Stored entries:
**********
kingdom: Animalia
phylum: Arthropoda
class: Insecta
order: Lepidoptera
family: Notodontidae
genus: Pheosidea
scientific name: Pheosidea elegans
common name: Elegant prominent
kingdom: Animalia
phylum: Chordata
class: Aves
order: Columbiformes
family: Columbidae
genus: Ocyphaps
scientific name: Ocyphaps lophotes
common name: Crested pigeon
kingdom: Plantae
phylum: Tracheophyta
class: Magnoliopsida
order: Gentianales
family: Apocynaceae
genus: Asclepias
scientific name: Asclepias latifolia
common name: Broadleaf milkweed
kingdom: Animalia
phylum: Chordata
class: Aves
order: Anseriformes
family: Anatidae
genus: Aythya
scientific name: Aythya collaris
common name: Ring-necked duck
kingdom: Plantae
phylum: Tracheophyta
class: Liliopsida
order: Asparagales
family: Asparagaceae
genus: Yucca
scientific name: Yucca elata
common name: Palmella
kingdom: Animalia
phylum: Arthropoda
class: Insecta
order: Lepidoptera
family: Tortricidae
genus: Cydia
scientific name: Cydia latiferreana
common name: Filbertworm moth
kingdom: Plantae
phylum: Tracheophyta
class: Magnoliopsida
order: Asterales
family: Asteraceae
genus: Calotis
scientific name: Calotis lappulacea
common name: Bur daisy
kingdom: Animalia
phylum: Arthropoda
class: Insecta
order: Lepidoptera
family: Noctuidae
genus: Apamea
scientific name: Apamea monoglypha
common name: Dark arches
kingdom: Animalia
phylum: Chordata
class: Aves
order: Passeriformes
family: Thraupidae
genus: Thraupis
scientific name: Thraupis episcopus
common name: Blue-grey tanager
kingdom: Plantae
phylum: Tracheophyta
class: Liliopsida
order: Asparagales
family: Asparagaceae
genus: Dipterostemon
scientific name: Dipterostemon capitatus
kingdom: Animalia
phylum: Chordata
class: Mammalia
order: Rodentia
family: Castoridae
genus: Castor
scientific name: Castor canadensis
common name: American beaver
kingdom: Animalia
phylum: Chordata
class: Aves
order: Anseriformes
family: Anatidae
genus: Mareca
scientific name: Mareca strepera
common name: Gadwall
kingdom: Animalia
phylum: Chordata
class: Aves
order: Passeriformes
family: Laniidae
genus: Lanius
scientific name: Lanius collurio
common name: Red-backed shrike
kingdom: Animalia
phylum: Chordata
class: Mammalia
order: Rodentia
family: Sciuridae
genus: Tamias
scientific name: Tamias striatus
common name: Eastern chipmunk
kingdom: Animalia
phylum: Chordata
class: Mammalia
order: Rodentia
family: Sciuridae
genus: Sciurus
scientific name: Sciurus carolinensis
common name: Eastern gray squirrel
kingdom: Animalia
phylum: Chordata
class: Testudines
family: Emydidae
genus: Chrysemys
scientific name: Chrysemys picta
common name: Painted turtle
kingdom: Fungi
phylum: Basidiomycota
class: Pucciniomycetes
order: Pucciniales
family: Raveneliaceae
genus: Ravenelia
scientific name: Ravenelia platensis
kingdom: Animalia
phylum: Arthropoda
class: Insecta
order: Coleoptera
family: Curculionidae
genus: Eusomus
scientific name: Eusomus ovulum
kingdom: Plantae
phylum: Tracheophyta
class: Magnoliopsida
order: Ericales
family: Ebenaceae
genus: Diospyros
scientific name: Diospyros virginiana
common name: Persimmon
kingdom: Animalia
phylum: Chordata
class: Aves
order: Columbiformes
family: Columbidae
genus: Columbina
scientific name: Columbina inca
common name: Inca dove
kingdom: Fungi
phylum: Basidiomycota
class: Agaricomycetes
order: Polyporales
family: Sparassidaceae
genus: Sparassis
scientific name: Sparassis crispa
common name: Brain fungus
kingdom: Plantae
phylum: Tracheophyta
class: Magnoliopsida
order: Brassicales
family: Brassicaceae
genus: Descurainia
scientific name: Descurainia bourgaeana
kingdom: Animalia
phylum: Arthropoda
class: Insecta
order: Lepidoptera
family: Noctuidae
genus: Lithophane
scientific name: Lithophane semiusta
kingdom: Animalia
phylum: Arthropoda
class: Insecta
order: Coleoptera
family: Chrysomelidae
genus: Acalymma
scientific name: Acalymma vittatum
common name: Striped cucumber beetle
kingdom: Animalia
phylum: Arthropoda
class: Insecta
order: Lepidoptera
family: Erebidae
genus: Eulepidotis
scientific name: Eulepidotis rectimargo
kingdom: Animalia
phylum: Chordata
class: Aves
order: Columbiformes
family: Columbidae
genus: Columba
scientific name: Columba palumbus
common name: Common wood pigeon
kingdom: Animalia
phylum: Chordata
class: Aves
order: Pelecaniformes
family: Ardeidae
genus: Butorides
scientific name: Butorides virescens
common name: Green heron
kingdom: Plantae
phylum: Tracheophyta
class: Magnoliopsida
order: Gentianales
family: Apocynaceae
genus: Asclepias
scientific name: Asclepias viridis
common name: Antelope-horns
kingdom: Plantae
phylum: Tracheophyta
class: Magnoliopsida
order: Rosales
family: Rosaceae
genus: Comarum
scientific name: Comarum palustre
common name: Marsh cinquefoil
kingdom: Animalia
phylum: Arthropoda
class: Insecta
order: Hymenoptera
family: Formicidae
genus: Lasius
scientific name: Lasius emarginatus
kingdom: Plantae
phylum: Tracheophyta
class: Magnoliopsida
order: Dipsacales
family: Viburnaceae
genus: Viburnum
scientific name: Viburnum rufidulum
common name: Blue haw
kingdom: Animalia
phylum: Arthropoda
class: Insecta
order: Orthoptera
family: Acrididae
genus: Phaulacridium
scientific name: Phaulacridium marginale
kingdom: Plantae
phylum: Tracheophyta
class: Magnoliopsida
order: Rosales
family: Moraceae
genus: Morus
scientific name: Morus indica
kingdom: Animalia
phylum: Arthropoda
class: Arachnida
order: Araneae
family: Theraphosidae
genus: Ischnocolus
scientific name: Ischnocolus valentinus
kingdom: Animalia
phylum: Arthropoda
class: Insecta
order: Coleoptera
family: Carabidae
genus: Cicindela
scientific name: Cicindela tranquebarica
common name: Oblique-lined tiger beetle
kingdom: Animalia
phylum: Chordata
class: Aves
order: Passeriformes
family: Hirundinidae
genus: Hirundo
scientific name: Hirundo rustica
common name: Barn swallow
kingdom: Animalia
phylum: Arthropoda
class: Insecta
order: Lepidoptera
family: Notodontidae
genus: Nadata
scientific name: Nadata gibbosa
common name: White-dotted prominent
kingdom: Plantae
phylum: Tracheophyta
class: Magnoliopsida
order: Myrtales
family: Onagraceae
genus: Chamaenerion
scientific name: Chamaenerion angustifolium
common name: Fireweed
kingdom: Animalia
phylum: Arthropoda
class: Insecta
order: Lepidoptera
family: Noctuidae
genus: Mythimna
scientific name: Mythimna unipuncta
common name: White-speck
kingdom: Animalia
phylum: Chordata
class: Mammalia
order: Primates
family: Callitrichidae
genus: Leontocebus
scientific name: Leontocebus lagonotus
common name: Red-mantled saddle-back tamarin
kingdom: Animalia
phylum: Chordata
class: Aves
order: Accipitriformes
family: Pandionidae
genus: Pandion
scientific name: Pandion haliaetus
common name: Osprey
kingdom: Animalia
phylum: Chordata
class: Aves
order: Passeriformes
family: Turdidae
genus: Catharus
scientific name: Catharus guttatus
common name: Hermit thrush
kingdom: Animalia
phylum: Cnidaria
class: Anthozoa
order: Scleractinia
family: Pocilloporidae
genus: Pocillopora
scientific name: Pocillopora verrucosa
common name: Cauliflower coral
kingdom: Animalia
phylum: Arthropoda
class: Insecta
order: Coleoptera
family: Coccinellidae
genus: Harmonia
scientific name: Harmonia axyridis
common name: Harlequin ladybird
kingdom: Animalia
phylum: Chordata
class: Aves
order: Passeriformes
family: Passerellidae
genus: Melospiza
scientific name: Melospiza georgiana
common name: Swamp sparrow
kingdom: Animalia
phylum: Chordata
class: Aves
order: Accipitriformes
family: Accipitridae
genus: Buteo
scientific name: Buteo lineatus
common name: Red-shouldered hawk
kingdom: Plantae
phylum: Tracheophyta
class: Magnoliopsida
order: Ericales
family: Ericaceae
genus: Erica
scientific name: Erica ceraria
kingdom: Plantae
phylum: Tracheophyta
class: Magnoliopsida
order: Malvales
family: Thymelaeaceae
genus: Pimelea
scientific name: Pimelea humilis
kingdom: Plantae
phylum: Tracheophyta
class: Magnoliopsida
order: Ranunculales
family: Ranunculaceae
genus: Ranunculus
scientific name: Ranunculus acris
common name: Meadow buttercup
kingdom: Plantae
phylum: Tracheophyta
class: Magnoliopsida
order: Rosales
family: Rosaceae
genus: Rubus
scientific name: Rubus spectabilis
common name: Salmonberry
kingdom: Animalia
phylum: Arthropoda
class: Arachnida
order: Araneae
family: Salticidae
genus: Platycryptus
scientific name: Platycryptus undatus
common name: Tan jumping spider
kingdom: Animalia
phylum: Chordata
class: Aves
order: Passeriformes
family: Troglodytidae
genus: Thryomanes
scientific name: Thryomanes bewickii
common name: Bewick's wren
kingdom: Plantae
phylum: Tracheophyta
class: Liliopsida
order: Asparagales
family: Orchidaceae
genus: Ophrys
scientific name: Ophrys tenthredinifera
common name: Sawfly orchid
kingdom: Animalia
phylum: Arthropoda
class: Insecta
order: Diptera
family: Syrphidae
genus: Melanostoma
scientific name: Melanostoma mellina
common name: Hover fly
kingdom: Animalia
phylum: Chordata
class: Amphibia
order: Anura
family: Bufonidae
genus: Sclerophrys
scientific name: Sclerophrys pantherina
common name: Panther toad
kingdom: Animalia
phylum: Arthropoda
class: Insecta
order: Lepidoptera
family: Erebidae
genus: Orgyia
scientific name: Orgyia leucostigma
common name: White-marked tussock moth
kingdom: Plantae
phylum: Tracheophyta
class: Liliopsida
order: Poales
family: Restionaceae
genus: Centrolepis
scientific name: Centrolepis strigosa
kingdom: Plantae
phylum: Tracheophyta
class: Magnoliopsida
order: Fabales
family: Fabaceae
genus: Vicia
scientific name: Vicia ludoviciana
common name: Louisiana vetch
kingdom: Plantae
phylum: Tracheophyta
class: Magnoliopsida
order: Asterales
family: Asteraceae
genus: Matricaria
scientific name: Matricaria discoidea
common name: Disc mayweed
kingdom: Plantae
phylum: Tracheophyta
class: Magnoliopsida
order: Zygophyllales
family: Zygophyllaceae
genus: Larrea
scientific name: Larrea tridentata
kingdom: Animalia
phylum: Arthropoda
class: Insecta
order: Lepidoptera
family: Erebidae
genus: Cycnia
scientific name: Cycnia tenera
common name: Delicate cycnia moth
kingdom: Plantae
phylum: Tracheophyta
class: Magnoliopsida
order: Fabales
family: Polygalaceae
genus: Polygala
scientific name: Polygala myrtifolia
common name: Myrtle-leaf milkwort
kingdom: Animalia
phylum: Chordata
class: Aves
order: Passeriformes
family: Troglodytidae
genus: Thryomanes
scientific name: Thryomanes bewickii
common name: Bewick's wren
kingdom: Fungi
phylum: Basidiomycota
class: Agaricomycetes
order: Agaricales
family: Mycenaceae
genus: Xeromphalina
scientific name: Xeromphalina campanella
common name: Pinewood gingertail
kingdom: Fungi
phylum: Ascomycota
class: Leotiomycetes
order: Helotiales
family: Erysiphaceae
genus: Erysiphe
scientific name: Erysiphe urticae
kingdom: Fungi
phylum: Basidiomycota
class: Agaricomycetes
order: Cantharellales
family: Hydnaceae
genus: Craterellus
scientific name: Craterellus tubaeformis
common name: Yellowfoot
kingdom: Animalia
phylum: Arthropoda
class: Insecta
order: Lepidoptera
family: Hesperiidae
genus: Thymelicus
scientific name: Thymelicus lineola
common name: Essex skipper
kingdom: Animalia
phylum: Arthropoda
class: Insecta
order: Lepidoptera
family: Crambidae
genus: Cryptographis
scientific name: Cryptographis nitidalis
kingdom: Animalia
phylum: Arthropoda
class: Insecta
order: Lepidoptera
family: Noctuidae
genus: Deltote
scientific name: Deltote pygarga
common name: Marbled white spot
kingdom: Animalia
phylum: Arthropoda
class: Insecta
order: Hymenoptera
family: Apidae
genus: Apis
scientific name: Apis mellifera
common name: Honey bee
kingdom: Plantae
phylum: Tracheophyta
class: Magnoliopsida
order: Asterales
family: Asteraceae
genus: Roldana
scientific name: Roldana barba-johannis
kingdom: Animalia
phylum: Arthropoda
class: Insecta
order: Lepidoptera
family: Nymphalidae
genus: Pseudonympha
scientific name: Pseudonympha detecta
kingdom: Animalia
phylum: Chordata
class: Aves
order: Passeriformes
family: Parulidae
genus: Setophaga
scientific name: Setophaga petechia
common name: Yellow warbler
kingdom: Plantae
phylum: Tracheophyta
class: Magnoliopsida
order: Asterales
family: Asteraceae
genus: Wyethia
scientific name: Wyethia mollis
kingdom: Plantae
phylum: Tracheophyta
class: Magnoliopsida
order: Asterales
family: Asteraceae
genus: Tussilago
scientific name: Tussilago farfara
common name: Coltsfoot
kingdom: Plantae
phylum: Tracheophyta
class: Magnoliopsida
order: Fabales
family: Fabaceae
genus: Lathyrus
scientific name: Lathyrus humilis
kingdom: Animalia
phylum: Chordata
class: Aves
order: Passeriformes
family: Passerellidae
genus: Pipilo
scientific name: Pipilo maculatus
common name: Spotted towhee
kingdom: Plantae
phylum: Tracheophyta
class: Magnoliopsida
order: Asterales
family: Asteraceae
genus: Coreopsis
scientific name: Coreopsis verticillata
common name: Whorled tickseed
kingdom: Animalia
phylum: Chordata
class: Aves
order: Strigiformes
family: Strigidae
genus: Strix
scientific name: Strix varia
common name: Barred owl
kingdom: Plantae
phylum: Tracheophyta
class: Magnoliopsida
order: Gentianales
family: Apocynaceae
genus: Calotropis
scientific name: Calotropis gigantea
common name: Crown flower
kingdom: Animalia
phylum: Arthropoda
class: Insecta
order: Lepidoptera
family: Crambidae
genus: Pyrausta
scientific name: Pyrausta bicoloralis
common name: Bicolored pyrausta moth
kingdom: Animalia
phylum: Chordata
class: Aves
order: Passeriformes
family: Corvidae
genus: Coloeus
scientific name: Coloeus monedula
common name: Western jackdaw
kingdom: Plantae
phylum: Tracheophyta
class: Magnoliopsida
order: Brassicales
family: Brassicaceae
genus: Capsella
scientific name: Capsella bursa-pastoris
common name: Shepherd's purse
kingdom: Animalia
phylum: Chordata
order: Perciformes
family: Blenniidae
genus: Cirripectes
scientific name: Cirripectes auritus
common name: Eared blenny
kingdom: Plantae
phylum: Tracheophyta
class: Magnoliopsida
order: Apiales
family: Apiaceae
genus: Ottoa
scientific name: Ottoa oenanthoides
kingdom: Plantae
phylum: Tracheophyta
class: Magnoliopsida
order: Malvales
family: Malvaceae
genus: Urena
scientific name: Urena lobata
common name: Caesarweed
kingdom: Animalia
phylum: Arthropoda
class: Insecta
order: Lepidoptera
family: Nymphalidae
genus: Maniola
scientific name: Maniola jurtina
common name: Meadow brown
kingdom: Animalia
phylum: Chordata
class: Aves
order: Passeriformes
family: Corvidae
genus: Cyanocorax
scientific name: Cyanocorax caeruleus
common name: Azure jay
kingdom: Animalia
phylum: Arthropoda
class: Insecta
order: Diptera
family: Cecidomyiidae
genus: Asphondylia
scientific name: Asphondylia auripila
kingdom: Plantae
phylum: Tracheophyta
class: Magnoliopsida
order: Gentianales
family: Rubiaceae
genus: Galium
**********
Brief: Put the lines of the data from the line with "common name: Panther toad" to the line with "genus: Centrolepis" into a numbered list, with blank lines left out.

Exercise solution:
1. common name: Panther toad
2. kingdom: Animalia
3. phylum: Arthropoda
4. class: Insecta
5. order: Lepidoptera
6. family: Erebidae
7. genus: Orgyia
8. scientific name: Orgyia leucostigma
9. common name: White-marked tussock moth
10. kingdom: Plantae
11. phylum: Tracheophyta
12. class: Liliopsida
13. order: Poales
14. family: Restionaceae
15. genus: Centrolepis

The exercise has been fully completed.